Here is a full explanation of the fit_classe function:

Args:
    root (Node): Root of tree to perform the analysis on. MUST BE BIFURCATING
    data (dict): Dictionary mapping node tip labels to character states.
      Character states must be represented by ints starting at index 0.
    nstate (int): Number of states. Can be more than the number of
      states indicated by data. Optional, defaults to number of states in data.
    pidx (dict): Dictionary of parameter indices. Each integer in the
      array, with the exception of 0, corresponds to a unique paramter
      in the parameter array that is given to the likelihood function.
      0 indicates that the value for that parameter is 0.0.
      Any indices in the array that are not "legal" (for example, lambda value 010 or
      q value 00) are ignored.

      Optional. If not given, defaults to an "all-rates-different"
      configuration.
      Dictionary items are:
      "lambda": k x k x k array of indices indicating lambda values.

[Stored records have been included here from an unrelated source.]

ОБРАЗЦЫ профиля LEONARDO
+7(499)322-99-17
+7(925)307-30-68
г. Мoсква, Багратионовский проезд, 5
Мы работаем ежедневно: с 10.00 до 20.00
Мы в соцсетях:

                The first dimension corresponds to the parent state,
                the second to the first child's state, and the third
                to the second child's state.
                Example:
                np.array([[[1,2],
                           [0,3]],
                          [[4,5],
                           [0,6]]])
      "mu": k-length 1-dimensional array containing mu indices.
            Example:
            np.array([7,8])
      "q": k x k array of indices indicating q values. The first
           dimension corresponds to the rootward state and the second
           dimension corresponds to the tipward state.
           Examaple:
           np.array([[0,9],
                     [10,0]])
    condition_on_surv (bool): Whether to condition the likelihood on the
      survival of the clades and speciation of subtending clade. See Nee et al. 1994.
    pi (str): Behavior at the root. Defaults to "Equal". Possible values:
      Equal: Flat prior weighting all states equally
      Fitzjohn: Weight states by relative probability of observing data (Fitzjohn et al 2009)
      Given: Weight by given pi values.
    pi_given (np.array): If pi = "Given", use this as the weighting at the root.
      Must sum to 1.
    startingvals (np.array): Starting values for the optimization. Optional, defaults to 0.01 for all values.
Returns:
    function: Function that takes an array of parameters as input.